◆ Secção do documento
=-=-=

Jogo do Povo
Montalegre. Siga então a 'Belle Époque' no barrosão
2023-09-28 16:45:00
Entrevista a Tony da Silva, treinador do Montalegre, da série A do Campeonato de Portugal

Anthony da Silva é um nome que tem muito de francês e pouco de transmontano mas nas veias de Tony, ou Tony 'careca', como carinhosamente é conhecido nas lides do futebol, corre a portugalidade de uma figura da bola que é uma lenda na Roménia, foi um jogador leal e companheiro e é hoje treinador do Montalegre, do Campeonato de Portugal.

Do futebol e da vida, confessa Tony, há histórias que "davam um livro". E no futebol, Tony já foi muita coisa, poderia ter sido outra tanta, mas nunca deixou de ser acima de tudo um "gajo porreiro" e foi sempre alguém que "nunca fez mal a ninguém" para "subir na vida". Essa é, afinal, a "melhor Bola de Ouro" que este transmontano quer deixar como legado à família e ao balneário. O Jogo do Povo viajou para lá do Marão para conhecer a equipa do Alto Tâmega na capital do Barroso.

Fundado em 1964, o Centro Desportivo e Cultural de Montalegre carrega já uma história de sucessos e conquistas que, nos últimos anos, 'à boleia' do bom futebol, tem ampliado o destaque do povo montalegrense. Dentro das quatro linhas a formação transmontana causa impacto e, com isso, o nome da terra é falado. Mas não se julgue que têm sido tempos de facilidade.

Tony, o treinador do Montalegre, sabe aquilo que sentem os transmontanos, até porque, diz com orgulho, sempre se sentiu transmontano desde que nasceu. Mesmo que tenha passado grande parte da juventude na cidade luz de Paris.

E por isso, espera que cada vez mais sejam criadas facilidades para que mais jovens possam aparecer no desporto-rei desde as terras transmontanas em campeonatos cada vez mais "competitivos" como o Campeonato de Portugal ou a Liga 3, por exemplo.

"Cada ano que passa os campeonatos são cada vez mais competitivos, equipas equilibradas, os orçamentos são baixos e as condições de trabalho, não sendo as melhores, obrigam sempre os treinadores a uma capacidade de adaptação e de motivação fora do normal", explicou Tony, em declarações ao Jogo do Povo do Bancada.

O técnico - que somou vários troféus enquanto jogador e alinhou na mais importante competição de clubes, a Liga dos Campeões, perante nomes como Ribéry, Robben, Drogba, Totti, Frank Lampard, entre outros - reconhece que treinar um clube no quarto escalão português é um desafio e não deixa de ser uma aprendizagem.

"Depois de estar numa seleção de topo como é a dos Camarões e estar no Paços de Ferreira, na I Liga, onde nada faltava, tem sido uma ótima aprendizagem, para mim", reconheceu Tony, certo de que o Campeonato de Portugal merecia ter outro tipo de visibilidade.

=-=-=

◆ Detalhes do problema
Responda com base na entrevista ao treinador do Montalegre:
(a) Em que ano foi fundado o Centro Desportivo e Cultural de Montalegre?
(b) Em que cidade Tony passou grande parte da juventude?
(c) Qual é a seleção nacional que Tony refere ter integrado?
O material seguinte é independente da entrevista.

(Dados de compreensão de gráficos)
=-=-=

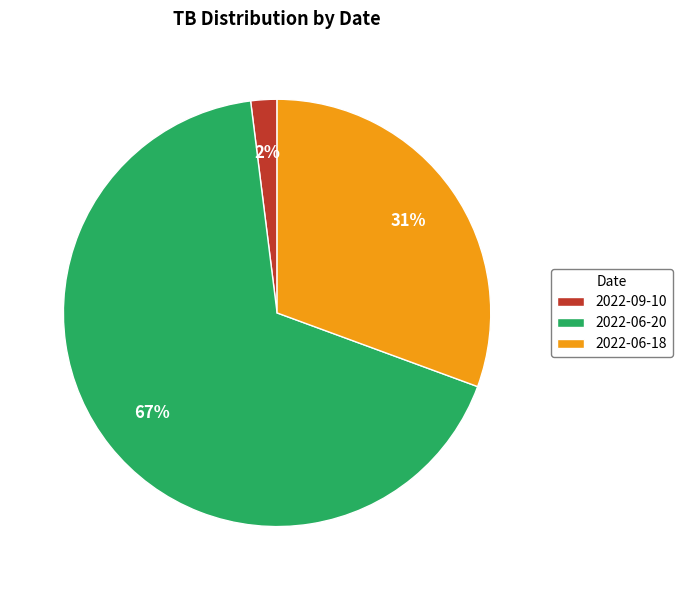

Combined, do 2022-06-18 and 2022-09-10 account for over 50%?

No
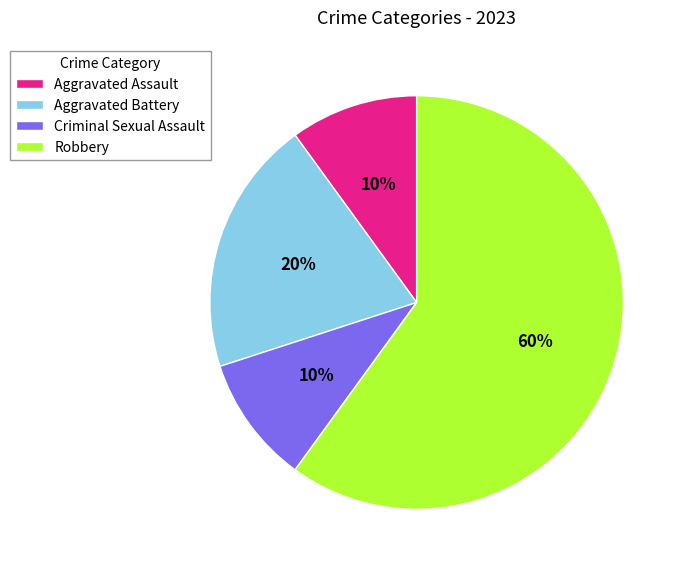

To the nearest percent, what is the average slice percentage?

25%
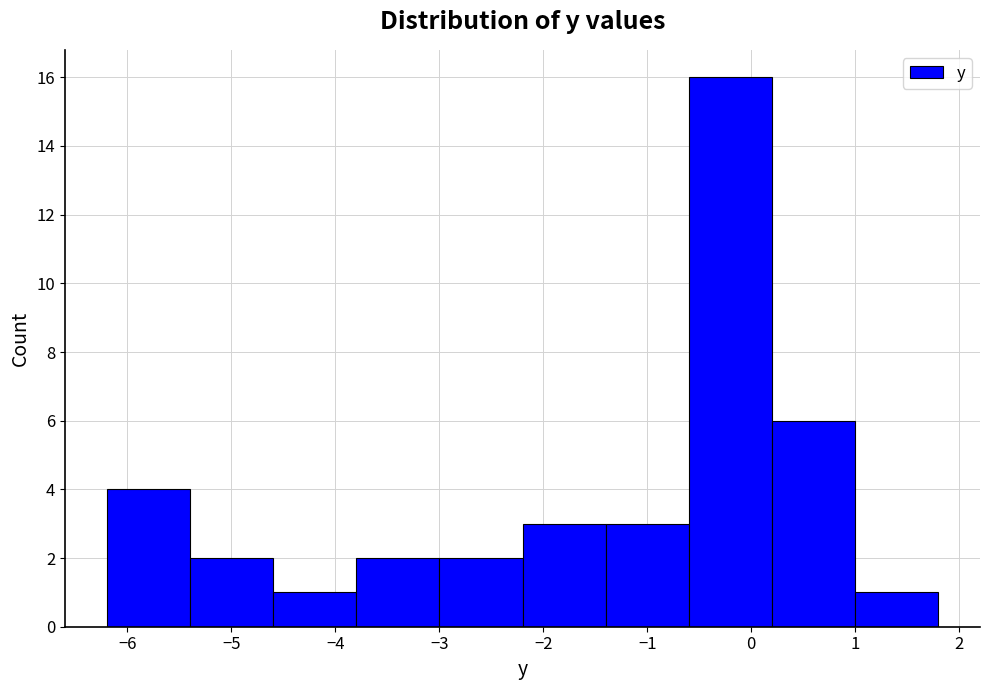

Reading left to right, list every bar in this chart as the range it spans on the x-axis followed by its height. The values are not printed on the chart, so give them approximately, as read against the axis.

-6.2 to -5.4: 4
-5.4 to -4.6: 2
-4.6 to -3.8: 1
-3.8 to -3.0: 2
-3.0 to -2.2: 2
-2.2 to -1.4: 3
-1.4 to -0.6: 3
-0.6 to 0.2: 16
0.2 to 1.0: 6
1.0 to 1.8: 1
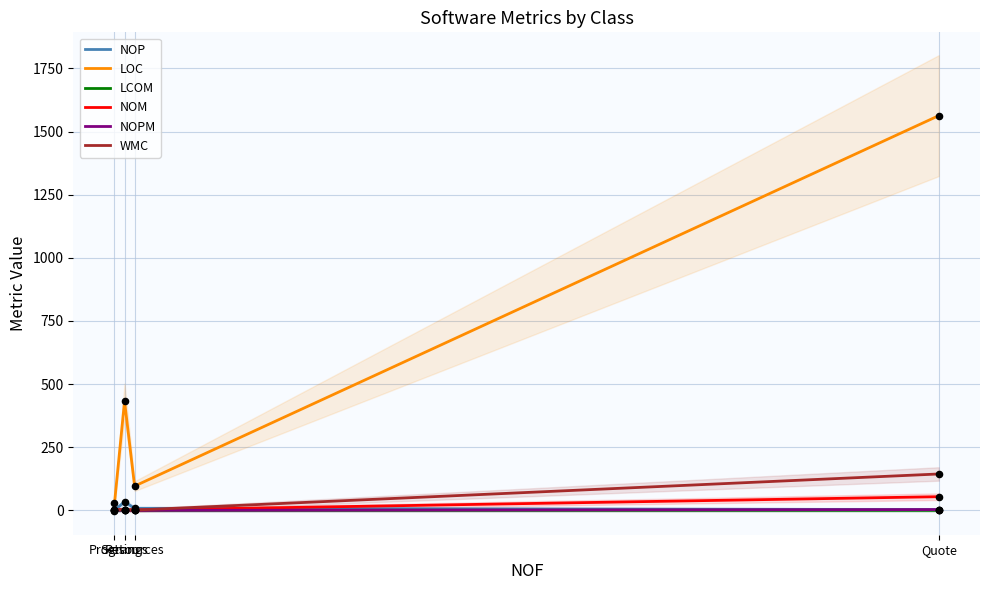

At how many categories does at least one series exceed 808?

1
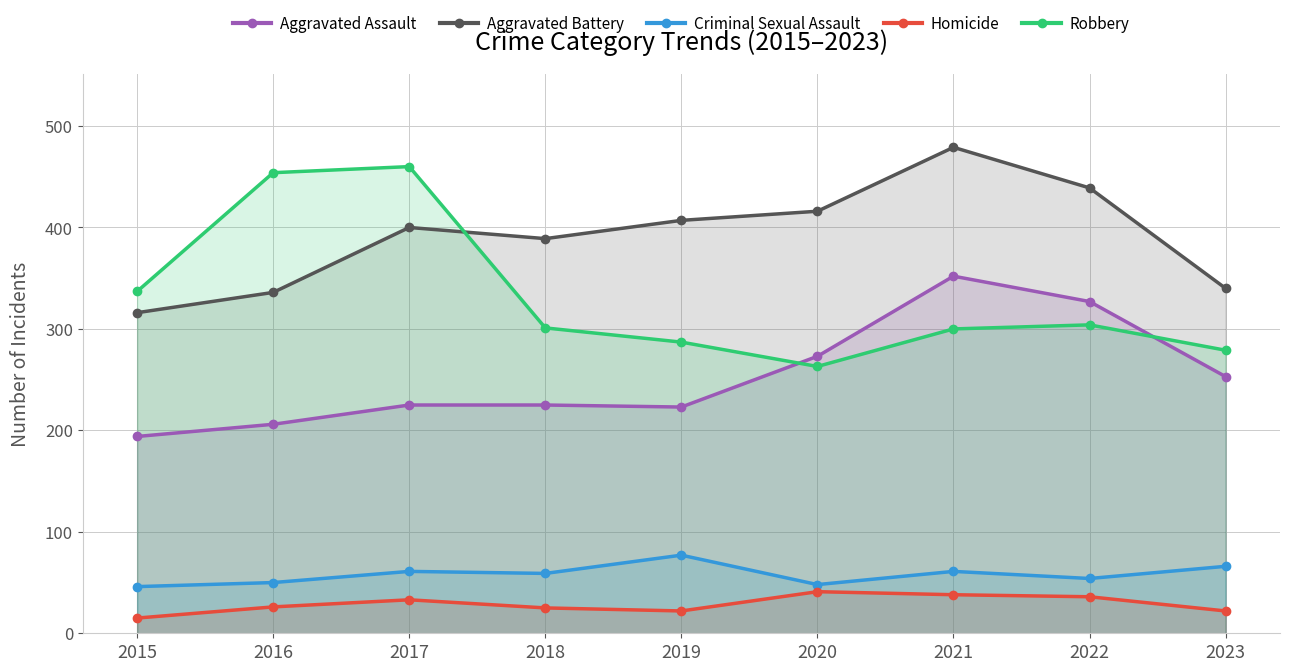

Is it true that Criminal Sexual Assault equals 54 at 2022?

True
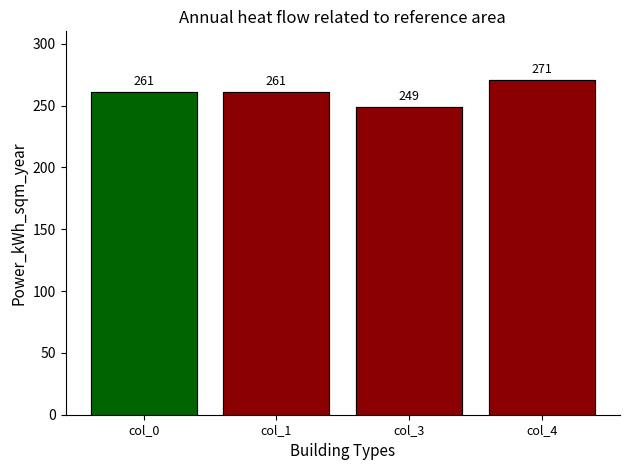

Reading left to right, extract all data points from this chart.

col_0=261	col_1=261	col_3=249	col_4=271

=-=-=

◆ Resolução do exercício
(a) Em 1964.
(b) Em Paris.
(c) A seleção dos Camarões.